+++ Teks Pilihan

Oleh: Seventry M Patiung, S.Pi., M.Sc
(Dosen Jurusan Agrobisnis FPIK, UHO Kendari)
Pangan merupakan kebutuhan utama manusia yang wajib dipenuhi untuk kehidupan sehari-hari. Ketidakstabilan pemenuhan pangan mampu mempengaruhi aspek sosial ekonomi, dan politik kehidupan bangsa dan Negara. Sehingga sangat diperlukan penguatan terhadap Ketahanan Pangan kita untuk menciptakan kestabilan sosial, ekonomi, maupun politik. Pangan adalah segala sesuatu yang berasal dari sumber hayati produk pertanian, perkebunan, kehutanan, perikanan, peternakan, perairan, dan air, baik yang diolah maupun tidak diolah yang diperuntukkan sebagai makanan atau minuman bagi konsumsi manusia, termasuk bahan tambahan Pangan, bahan baku Pangan, dan bahan lainnya yang digunakan dalam proses penyiapan, pengolahan, dan/atau pembuatan makanan atau minuman.
Berpijak pada landasan normatif, dalam Undang-Undang Nomor 18 Tahun 2012 menjelaskan bahwa Ketahanan Pangan adalah “kondisi terpenuhinya Pangan bagi negara sampai dengan perseorangan, yang tercermin dari tersedianya pangan yang cukup, baik jumlah maupun mutunya, aman, beragam, bergizi, merata, dan terjangkau serta tidak bertentangan dengan agama, keyakinan, dan budaya masyarakat, untuk dapat hidup sehat, aktif, dan produktif secara berkelanjutan.”
Untuk meningkatkan ketahanan pangan maka diperlukan peningkatan produksi pangan yang signifikan. Namun, peningkatan produksi tentunya dipengaruhi oleh keterlibatan maksimal dari petani dan nelayan sebagai pioneer utama. Ada berbagai komoditi unggulan di Sulawesi Tenggara diantaranya Kelapa, Jambu Mete , Kakao / Coklat, Ikan Tuna/Cakalang, Rumput Laut, dll. Tetapi, pada kondisinya petani dan nelayan di Sulawesi Tenggara yang merupakan pioneer seringkali mengalami hambatan-hambatan dalam memproduksi pangan untuk pemenuhan kebutuhan masyarakat mulai dari input bahan baku, produksi, distribusi produk hingga akses pasar. Selain itu keterbatasan lahan yang dimiliki petani juga menjadi kendala yang cukup berpengaruh.
Berbagai kendala yang dihadapi menyebabkan petani dan nelayan tidak memiliki posisi tawar (bargaining position) yang cukup kuat terhadap komoditi yang mereka produksi sehingga sering terjadi kerugian bagi petani dan nelayan. Hal inilah yang menjadikan perlunya penguatan kelembagaan agribisnis yang mampu mendukung petani dan nelayan untuk meningkatkan ketahanan pangan (Food Security) dan meminimalisasi kerugian yang dihadapi.

++++++
+++ Data yang Diberikan

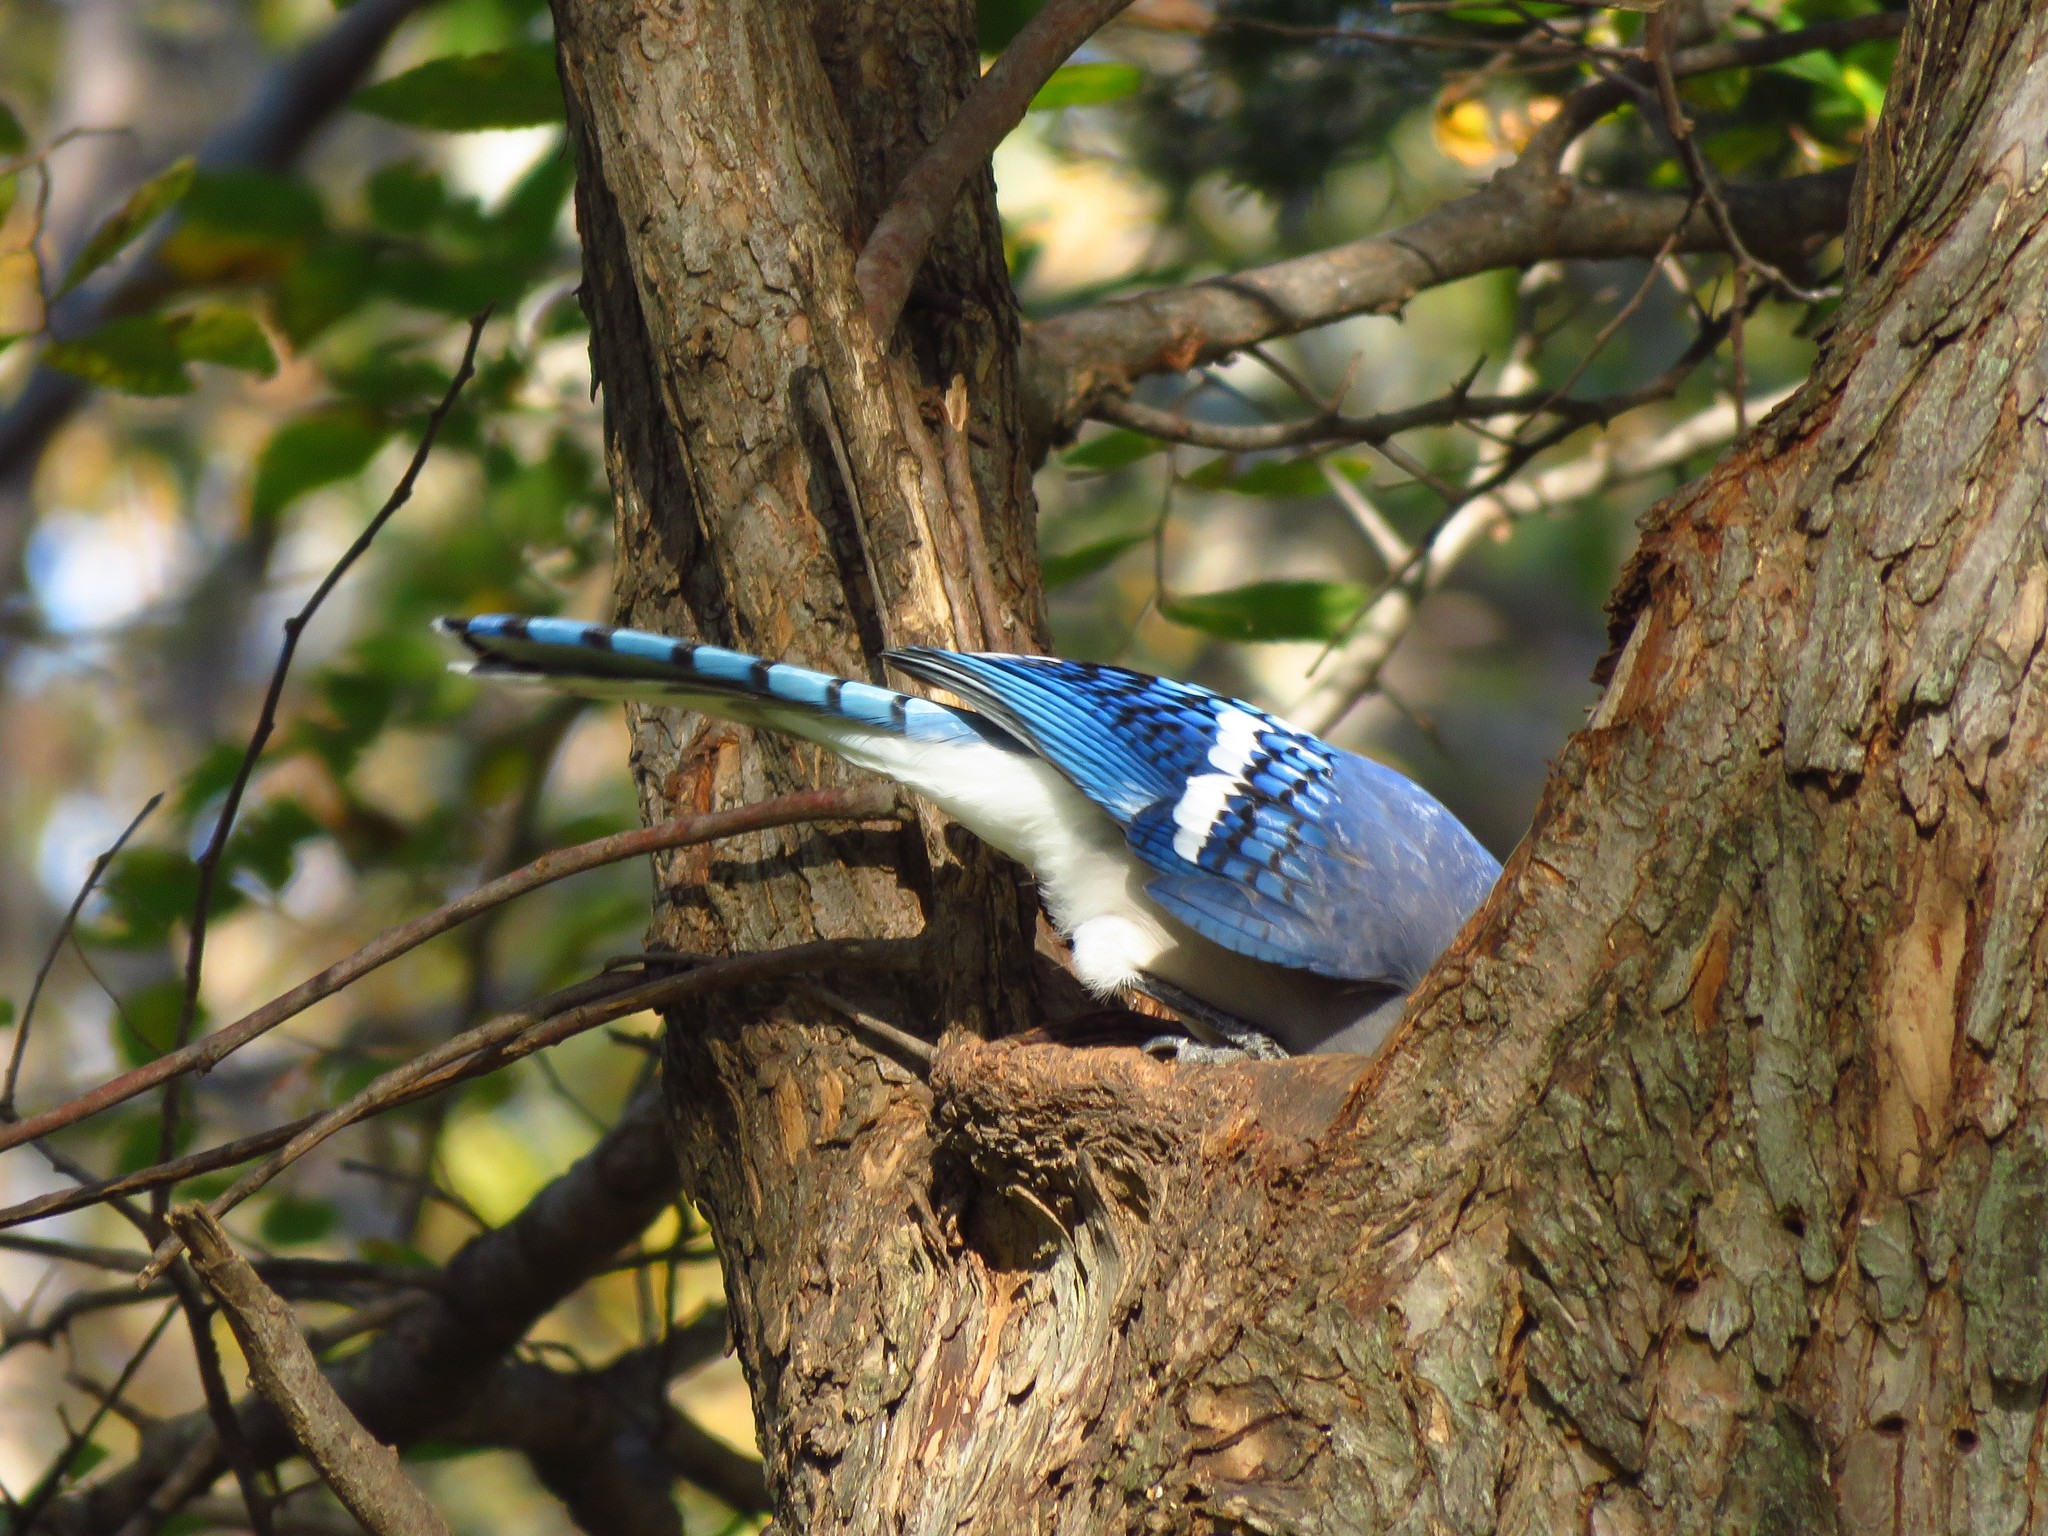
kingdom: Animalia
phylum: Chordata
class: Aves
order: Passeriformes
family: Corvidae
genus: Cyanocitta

++++++
+++ Data yang Diberikan

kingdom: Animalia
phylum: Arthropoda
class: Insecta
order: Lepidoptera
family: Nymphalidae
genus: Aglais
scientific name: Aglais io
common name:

++++++
+++ Data yang Diberikan

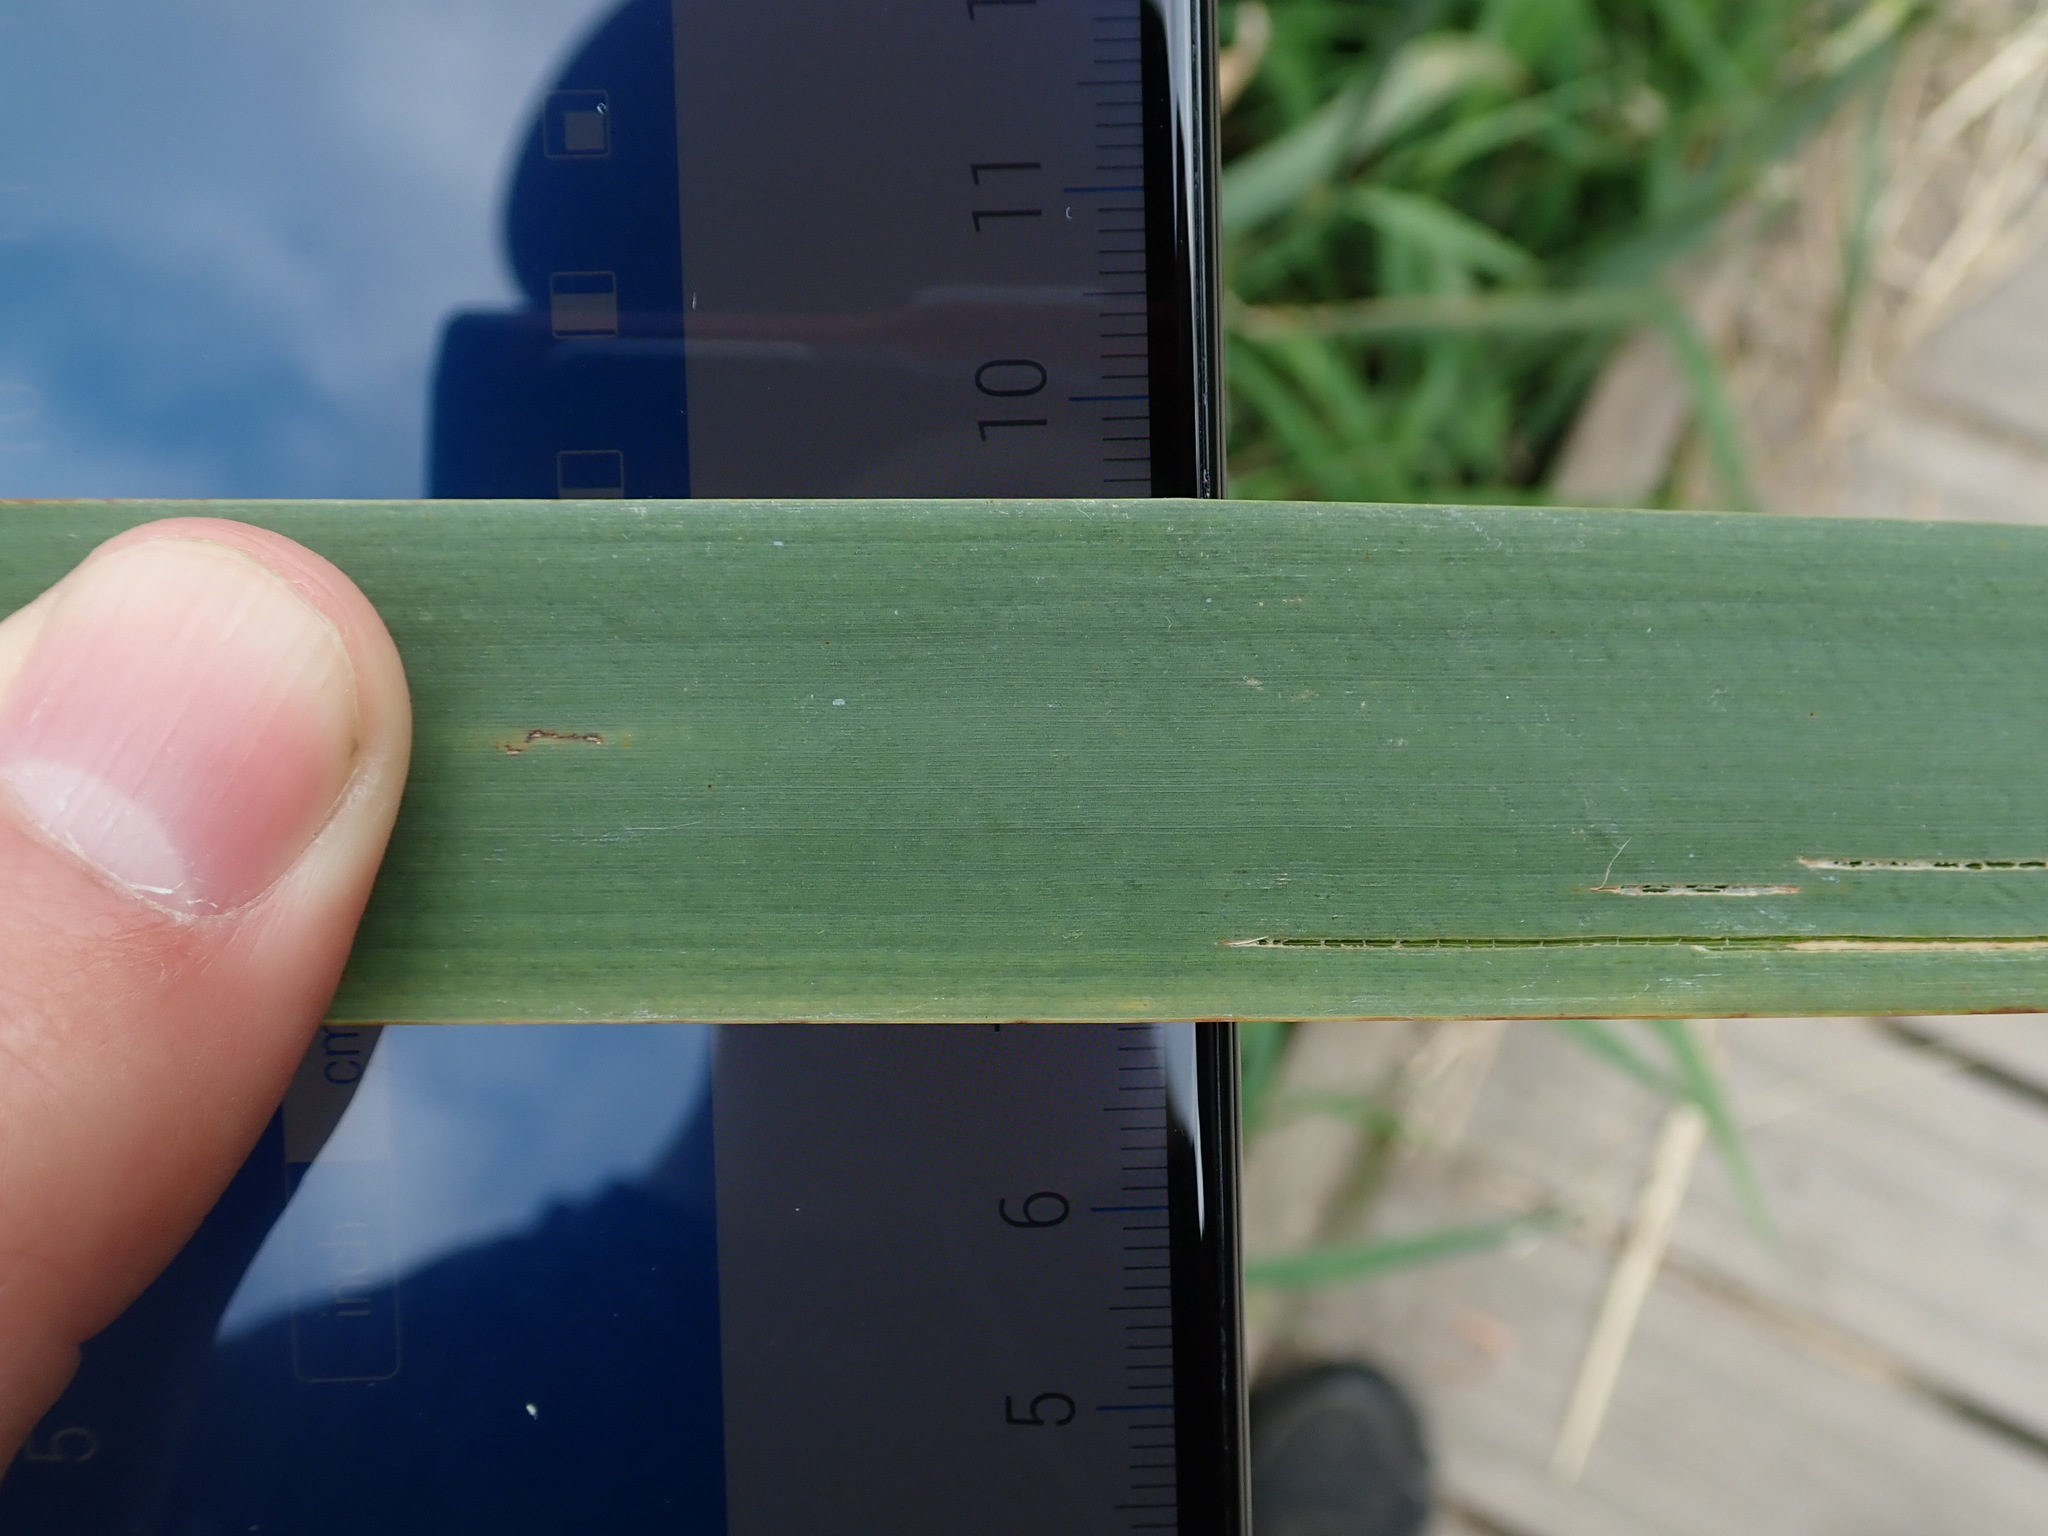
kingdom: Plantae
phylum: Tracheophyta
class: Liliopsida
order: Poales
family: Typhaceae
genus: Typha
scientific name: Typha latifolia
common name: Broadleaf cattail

++++++

■ Yang Perlu Dikerjakan
Tulis ulang bagian teks tentang ketahanan pangan, mulai dari "Oleh: Seventry M" dan terus sampai "makanan atau minuman.". Tukar "kebutuhan utama" dengan "kebutuhan pokok".

■ Penyelesaian Tugas
Oleh: Seventry M Patiung, S.Pi., M.Sc
(Dosen Jurusan Agrobisnis FPIK, UHO Kendari)
Pangan merupakan kebutuhan pokok manusia yang wajib dipenuhi untuk kehidupan sehari-hari. Ketidakstabilan pemenuhan pangan mampu mempengaruhi aspek sosial ekonomi, dan politik kehidupan bangsa dan Negara. Sehingga sangat diperlukan penguatan terhadap Ketahanan Pangan kita untuk menciptakan kestabilan sosial, ekonomi, maupun politik. Pangan adalah segala sesuatu yang berasal dari sumber hayati produk pertanian, perkebunan, kehutanan, perikanan, peternakan, perairan, dan air, baik yang diolah maupun tidak diolah yang diperuntukkan sebagai makanan atau minuman bagi konsumsi manusia, termasuk bahan tambahan Pangan, bahan baku Pangan, dan bahan lainnya yang digunakan dalam proses penyiapan, pengolahan, dan/atau pembuatan makanan atau minuman.